_EXERCISE INPUTS_
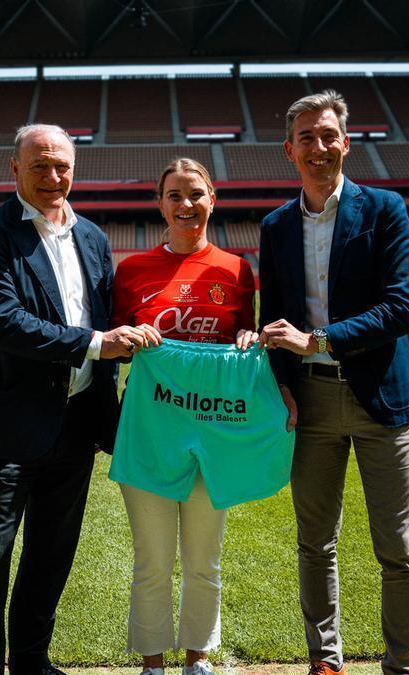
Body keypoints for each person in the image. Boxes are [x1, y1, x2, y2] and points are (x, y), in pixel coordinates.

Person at [0, 123, 154, 675]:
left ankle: (31, 662)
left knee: (51, 553)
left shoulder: (92, 237)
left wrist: (149, 341)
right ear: (14, 168)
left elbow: (107, 318)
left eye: (62, 165)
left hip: (77, 421)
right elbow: (8, 325)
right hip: (12, 424)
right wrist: (98, 343)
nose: (53, 176)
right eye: (40, 164)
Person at [257, 91, 409, 675]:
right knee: (315, 542)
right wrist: (284, 382)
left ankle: (403, 667)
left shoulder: (385, 208)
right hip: (308, 402)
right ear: (289, 151)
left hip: (383, 394)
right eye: (306, 137)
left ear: (346, 141)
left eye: (328, 134)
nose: (319, 146)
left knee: (398, 548)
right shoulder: (276, 225)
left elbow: (403, 307)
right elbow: (279, 312)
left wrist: (319, 340)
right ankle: (325, 662)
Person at [108, 159, 258, 675]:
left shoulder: (238, 271)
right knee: (151, 561)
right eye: (175, 195)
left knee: (203, 560)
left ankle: (198, 660)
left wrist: (248, 339)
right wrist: (130, 340)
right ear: (160, 203)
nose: (186, 205)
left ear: (213, 198)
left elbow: (248, 349)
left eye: (196, 193)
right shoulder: (130, 271)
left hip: (213, 433)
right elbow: (113, 349)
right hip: (149, 430)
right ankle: (152, 665)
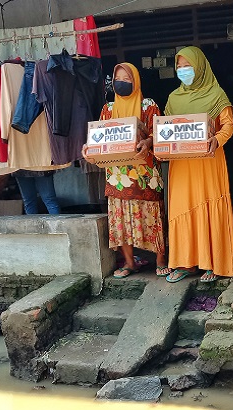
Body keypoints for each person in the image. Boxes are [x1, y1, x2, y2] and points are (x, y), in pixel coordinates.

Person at [83, 62, 170, 278]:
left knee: (152, 216)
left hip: (145, 175)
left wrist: (148, 142)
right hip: (117, 174)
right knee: (121, 218)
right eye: (118, 79)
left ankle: (160, 259)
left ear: (136, 81)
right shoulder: (108, 109)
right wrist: (89, 148)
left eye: (127, 79)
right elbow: (100, 137)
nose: (121, 83)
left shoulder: (148, 105)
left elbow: (158, 133)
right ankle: (130, 262)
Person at [163, 46, 233, 284]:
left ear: (200, 67)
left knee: (207, 204)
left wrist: (216, 140)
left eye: (188, 66)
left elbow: (228, 125)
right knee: (182, 208)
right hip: (182, 165)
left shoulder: (217, 94)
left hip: (208, 161)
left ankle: (213, 263)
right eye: (179, 66)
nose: (183, 70)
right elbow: (164, 129)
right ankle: (185, 262)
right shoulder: (173, 98)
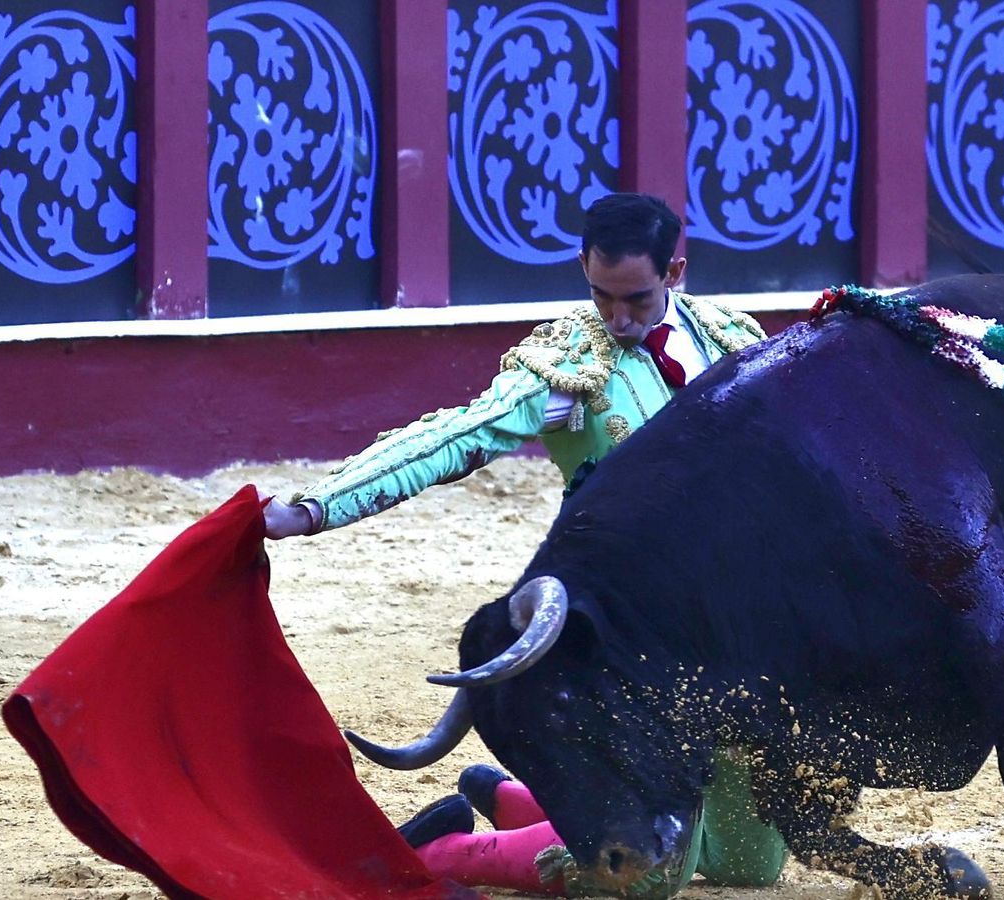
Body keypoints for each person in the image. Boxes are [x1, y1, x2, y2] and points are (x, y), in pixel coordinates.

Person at [262, 192, 788, 897]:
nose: (618, 318)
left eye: (634, 299)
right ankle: (447, 850)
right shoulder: (568, 367)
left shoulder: (734, 338)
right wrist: (318, 505)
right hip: (628, 642)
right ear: (582, 269)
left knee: (751, 869)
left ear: (676, 271)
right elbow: (458, 434)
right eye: (600, 295)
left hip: (736, 634)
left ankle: (526, 806)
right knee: (643, 875)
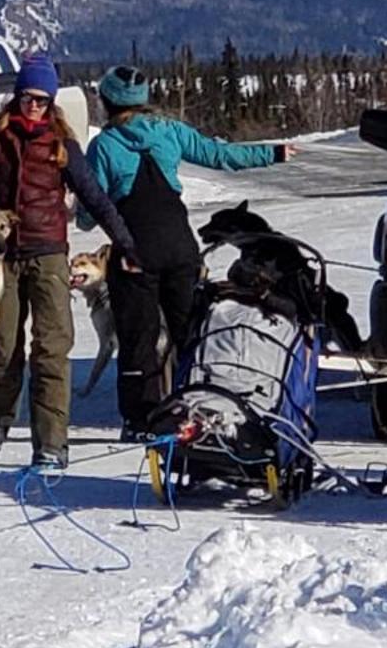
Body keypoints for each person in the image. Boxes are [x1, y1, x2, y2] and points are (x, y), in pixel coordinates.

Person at [82, 65, 294, 436]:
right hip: (181, 246)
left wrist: (78, 213)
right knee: (189, 331)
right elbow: (219, 155)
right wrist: (273, 153)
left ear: (107, 102)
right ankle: (200, 406)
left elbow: (89, 209)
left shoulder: (104, 146)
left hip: (135, 251)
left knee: (138, 336)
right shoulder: (169, 132)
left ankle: (141, 418)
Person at [0, 54, 136, 472]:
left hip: (49, 254)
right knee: (3, 349)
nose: (33, 106)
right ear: (17, 97)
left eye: (41, 99)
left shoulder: (62, 143)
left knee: (52, 349)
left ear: (51, 101)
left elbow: (94, 196)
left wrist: (125, 243)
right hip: (3, 256)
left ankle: (51, 444)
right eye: (27, 97)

_TASK BRIEF_
Write out the data word for word, with every picture dropped.

_SOLUTION TO THE PROBLEM_
Body keypoints for each person in the image. Boxes are [x1, y1, x2, y2] and points are (x, y), in pixel coordinates.

Person at [0, 123, 154, 675]:
left ankle: (31, 662)
left knee: (51, 553)
left shoulder: (92, 237)
left wrist: (149, 341)
right ear: (14, 168)
left elbow: (107, 318)
left eye: (62, 165)
left hip: (77, 421)
right elbow: (8, 325)
right hip: (12, 424)
right wrist: (98, 343)
nose: (53, 176)
right eye: (40, 164)
Person at [257, 91, 409, 675]:
right knee: (315, 542)
right wrist: (284, 382)
left ankle: (403, 667)
left shoulder: (385, 208)
right hip: (308, 402)
right ear: (289, 151)
left hip: (383, 394)
right eye: (306, 137)
left ear: (346, 141)
left eye: (328, 134)
nose: (319, 146)
left knee: (398, 548)
right shoulder: (276, 225)
left elbow: (403, 307)
right elbow: (279, 312)
left wrist: (319, 340)
right ankle: (325, 662)
Person at [108, 159, 258, 675]:
left shoulder: (238, 271)
right knee: (151, 561)
right eye: (175, 195)
left knee: (203, 560)
left ankle: (198, 660)
left wrist: (248, 339)
right wrist: (130, 340)
right ear: (160, 203)
nose: (186, 205)
left ear: (213, 198)
left elbow: (248, 349)
left eye: (196, 193)
right shoulder: (130, 271)
left hip: (213, 433)
right elbow: (113, 349)
right hip: (149, 430)
right ankle: (152, 665)
Body keypoints for each person in the image. Boxes are [x1, y1, x2, y2] and points are (x, y), in pixel coordinates.

Person at [83, 62, 170, 278]:
left knee: (152, 216)
left hip: (145, 175)
left wrist: (148, 142)
right hip: (117, 174)
right knee: (121, 218)
right eye: (118, 79)
left ankle: (160, 259)
left ear: (136, 81)
right shoulder: (108, 109)
right wrist: (89, 148)
left eye: (127, 79)
right elbow: (100, 137)
nose: (121, 83)
left shoulder: (148, 105)
left elbow: (158, 133)
right ankle: (130, 262)
Person at [163, 46, 233, 284]:
left ear: (200, 67)
left knee: (207, 204)
left wrist: (216, 140)
left eye: (188, 66)
left elbow: (228, 125)
right knee: (182, 208)
right hip: (182, 165)
left shoulder: (217, 94)
left hip: (208, 161)
left ankle: (213, 263)
right eye: (179, 66)
nose: (183, 70)
right elbow: (164, 129)
right ankle: (185, 262)
right shoulder: (173, 98)
Body keypoints for each person in the image. Boxes are [x1, y1, x2, y2] and points are (x, y), in pixel coordinates.

Person at [262, 192, 788, 897]:
nose: (618, 318)
left eye: (634, 299)
right ankle: (447, 850)
right shoulder: (568, 367)
left shoulder: (734, 338)
right wrist: (318, 505)
right hip: (628, 642)
right ear: (582, 269)
left knee: (751, 869)
left ear: (676, 271)
right elbow: (458, 434)
right eye: (600, 295)
left hip: (736, 634)
left ankle: (526, 806)
right knee: (643, 875)
Body keypoints for each person in the image. Boxes are [x1, y1, x2, y2] and points are (x, y), in pixel coordinates.

Person at [82, 65, 294, 436]:
right hip: (181, 246)
left wrist: (78, 213)
right knee: (189, 331)
right elbow: (219, 155)
right wrist: (273, 153)
left ear: (107, 102)
right ankle: (200, 406)
left elbow: (89, 209)
left shoulder: (104, 146)
left hip: (135, 251)
left knee: (138, 336)
right shoulder: (169, 132)
left ankle: (141, 418)
Person at [0, 54, 136, 472]:
left hip: (49, 254)
right knee: (3, 349)
nose: (33, 106)
right ear: (17, 97)
left eye: (41, 99)
left shoulder: (62, 143)
left knee: (52, 349)
left ear: (51, 101)
left elbow: (94, 196)
left wrist: (125, 243)
right hip: (3, 256)
left ankle: (51, 444)
right eye: (27, 97)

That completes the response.